Poseído irremediablemente por ese gusanillo, Honey decidió alimentarlo estudiando comunicación audiovisual, diseño y publicidad y trabajando después en la división barcelonesa de la agencia Doubleyou.

El gusanillo seguía, no obstante, teniendo un hambre voraz y por eso, decidido a saciarlo (aunque sólo fuese un poco), Honey cruzaba hace tres años el charco para embarcarse en una nueva aventura profesional en R/GA Nueva York, donde trabaja actualmente como creativo en el departamento de experience design de la agencia neoyorkina.

Hoy viene de allende los mares hasta San Sebastián para compartir con los asistentes al Día C del Club de Creativos sus peripecias profesionales en R/GA.

Honey ha iniciado su ponencia confesando que padece un jet lag terrible: su ritmo interno está ahora mismo desconectado con el ritmo del entorno. No obstante, no sólo tiene jet lag él. También lo tienen muchísimas marcas, asegura. Sí están, en cambio, conectadas con el entorno cultural, social y tecnológico que tienen a su alrededor marcas como Tesla, dice.

Otra marca sin jet lag es Uber, una app que no es de transporte sino de «delivery» y que ha conseguido dejar K.O. (en valoración en el mercado y en otros muchos sentidos) a un gigante con muchos más años encima como FedEx.

Las marcas deberían mirarse en el espejo de las startups si no quieren perder el tren (y a todos sus clientes), indica.
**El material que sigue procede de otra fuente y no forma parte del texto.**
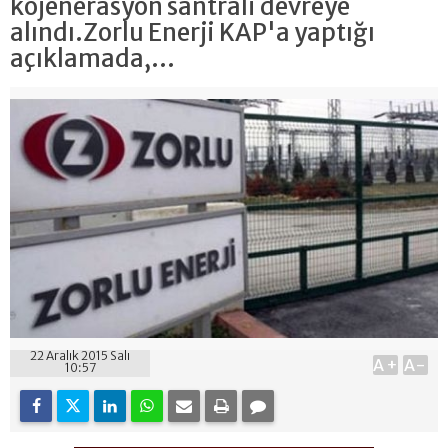
kojenerasyon santrali devreye
alındı.Zorlu Enerji KAP'a yaptığı
açıklamada,...
22 Aralık 2015 Salı
A+
A-
10:57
Una gran marca que aspira, por ejemplo, a remedar a las startups y su cultura de trabajo es Samsung.

Para adaptarse al entorno, las marcas y las agencias deben no sólo reclutar nuevos talentos sino también atreverse a dar una vuelta de tuerca a sus estructuras y crear nuevas «capabilities».

pablo

Y en eso está precisamente la agencia de Honey, R/GA, cuyo principal «superpoder» es, a jucio de Pablo Honey, el departamento de experience design, que está centrado no sólo en el diseño de interfaces sino de experiencias en su conjunto, recalca.

Un trabajo salido, por ejemplo, del departamento de «experience design» de R/GA es este spot de Samsung. «La experiencias, como bien demuestra este spot, debe ser bellas».
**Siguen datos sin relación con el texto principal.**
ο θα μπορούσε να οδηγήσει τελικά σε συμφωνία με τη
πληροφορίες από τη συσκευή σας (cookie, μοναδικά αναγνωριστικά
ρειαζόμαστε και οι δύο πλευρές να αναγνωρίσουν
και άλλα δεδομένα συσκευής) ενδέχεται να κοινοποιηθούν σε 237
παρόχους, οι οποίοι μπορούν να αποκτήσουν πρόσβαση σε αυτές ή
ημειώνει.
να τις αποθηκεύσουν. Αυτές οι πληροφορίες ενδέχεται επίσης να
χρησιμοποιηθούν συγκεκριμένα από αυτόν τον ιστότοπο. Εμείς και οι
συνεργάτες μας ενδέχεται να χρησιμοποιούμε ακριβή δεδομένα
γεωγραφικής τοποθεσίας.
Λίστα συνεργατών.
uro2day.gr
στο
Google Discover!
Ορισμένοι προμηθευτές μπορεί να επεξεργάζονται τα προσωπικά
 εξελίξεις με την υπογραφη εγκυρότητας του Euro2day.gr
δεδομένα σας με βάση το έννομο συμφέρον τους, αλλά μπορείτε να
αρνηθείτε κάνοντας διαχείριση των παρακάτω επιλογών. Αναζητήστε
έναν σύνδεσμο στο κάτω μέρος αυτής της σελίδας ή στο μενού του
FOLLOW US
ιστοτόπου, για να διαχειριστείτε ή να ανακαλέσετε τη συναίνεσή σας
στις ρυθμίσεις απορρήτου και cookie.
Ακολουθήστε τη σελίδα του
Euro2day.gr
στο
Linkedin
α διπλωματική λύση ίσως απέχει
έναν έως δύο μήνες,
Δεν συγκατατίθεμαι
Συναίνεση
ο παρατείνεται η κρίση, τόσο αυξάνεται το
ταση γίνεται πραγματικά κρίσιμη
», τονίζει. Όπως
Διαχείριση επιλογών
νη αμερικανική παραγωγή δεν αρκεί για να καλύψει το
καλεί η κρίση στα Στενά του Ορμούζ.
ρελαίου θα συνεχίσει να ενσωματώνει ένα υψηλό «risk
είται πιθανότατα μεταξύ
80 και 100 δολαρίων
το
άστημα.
http://www.youtube.com/watch?v=k_NMGHlCAX8

Otro cliente de R/GA es la marca de relojes Fossil, que acudió a su agencia preocupada por el cambio tecnológico que estaba aconteciendo en el entorno. ¿La respuesta de R/GA al problema de Fossil? La marca Fossil Q, que fusiona relojería tradicional con tecnología punta. De hecho, hoy en día Fossil aspira a hacer el viraje hacia la tecnología y convertirse en una marca «techie» con todas las de la ley. «En R/GA estamos orgullosos de haber cambiado esta marca para siempre», señala.

 

fossil

También ha recurrido a R/GA para ajustar sus ritmos internos a los del entorno la marca sueca Volvo. ¿El resultado? El proyecto de realidad virtual «Volvo Reality». Para poner en marcha este proyecto R/GA tuvo la suerte de trabajar con parte del equipo de la aclamada película Gravity, recuerda Honey.

http://www.youtube.com/watch?v=ODTZ709v90k

En el futuro todo, absolutamente todo, estará conectado, indica Honey. Esta campaña de R/GA para la cadena de gimnasios Equinox es prueba más que palpable de ello.
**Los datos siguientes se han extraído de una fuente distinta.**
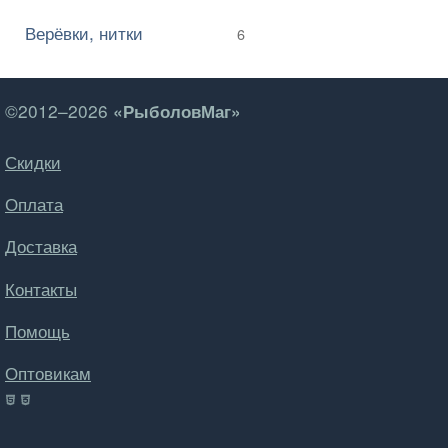
Верёвки, нитки
6
©2012–2026
«РыболовМаг»
Скидки
Оплата
Доставка
Контакты
Помощь
Оптовикам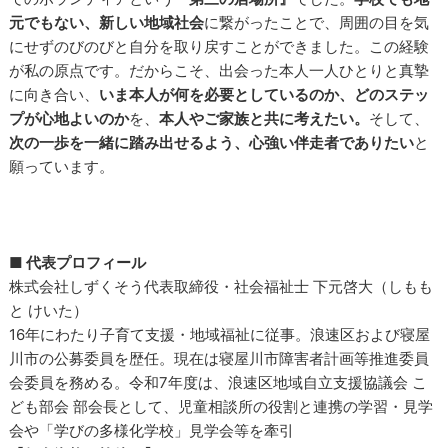
元でもない、新しい地域社会
に繋がったことで、周囲の目を気
にせずのびのびと自分を取り戻すことができました。この経験
が私の原点です。だからこそ、出会った本人一人ひとりと真摯
に向き合い、
いま本人が何を必要としているのか、どのステッ
プが心地よいのか
を、
本人やご家族と共に考えたい。
そして、
次の一歩を一緒に踏み出せるよう、心強い伴走者でありたい
と
願っています。
■ 代表プロフィール
株式会社しずくそう代表取締役・社会福祉士 下元啓大（しもも
と けいた）
16年にわたり子育て支援・地域福祉に従事。浪速区および寝屋
川市の公募委員を歴任。現在は寝屋川市障害者計画等推進委員
会委員を務める。令和7年度は、浪速区地域自立支援協議会 こ
ども部会 部会長として、児童相談所の役割と連携の学習・見学
会や「学びの多様化学校」見学会等を牽引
Por otra parte, con las nuevas tecnologías aplicadas a las ciudades conectadas (ciudades invisibles como las denomina Honey) pasan dos cosas: que nos permiten trabajar desde cualquier sitio y las metrópolis se hacen hasta cierto punto superfluas, y que tienden a su vez a aislarnos del mundo. Sin embargo, las ciudades siguen creciendo a un excelente ritmo. «Y cuanto más usamos las tecnologías, más queremos reunirnos en espacios públicos», indica Honey. «Tendemos a trabajar, vivir y divertirnos en el mismo lugar», dice.

Cuando abordamos el tema de las ciudades conectadas, podemos hacerlo de dos formas: desde el punto de vista meramente tecnológico, y desde el punto de vista humano, donde entrarían en juego las marcas y las agencias, asegura Honey. «Las ciudades conectadas pueden ser una mina de oro para las marcas y las agencias», dice. «Hay múltiples posibilidades en estas urbes de nueva hornada», afirma. Sin las marcas y las agencias a su vera, las ciudades corren el riesgo de quedarse sin emociones. Al fin y al cabo, «la tecnología es todavía aséptica desde el punto de vista de las emociones», destaca. «Corresponde a las marcas y las agencias teñirlas de emociones».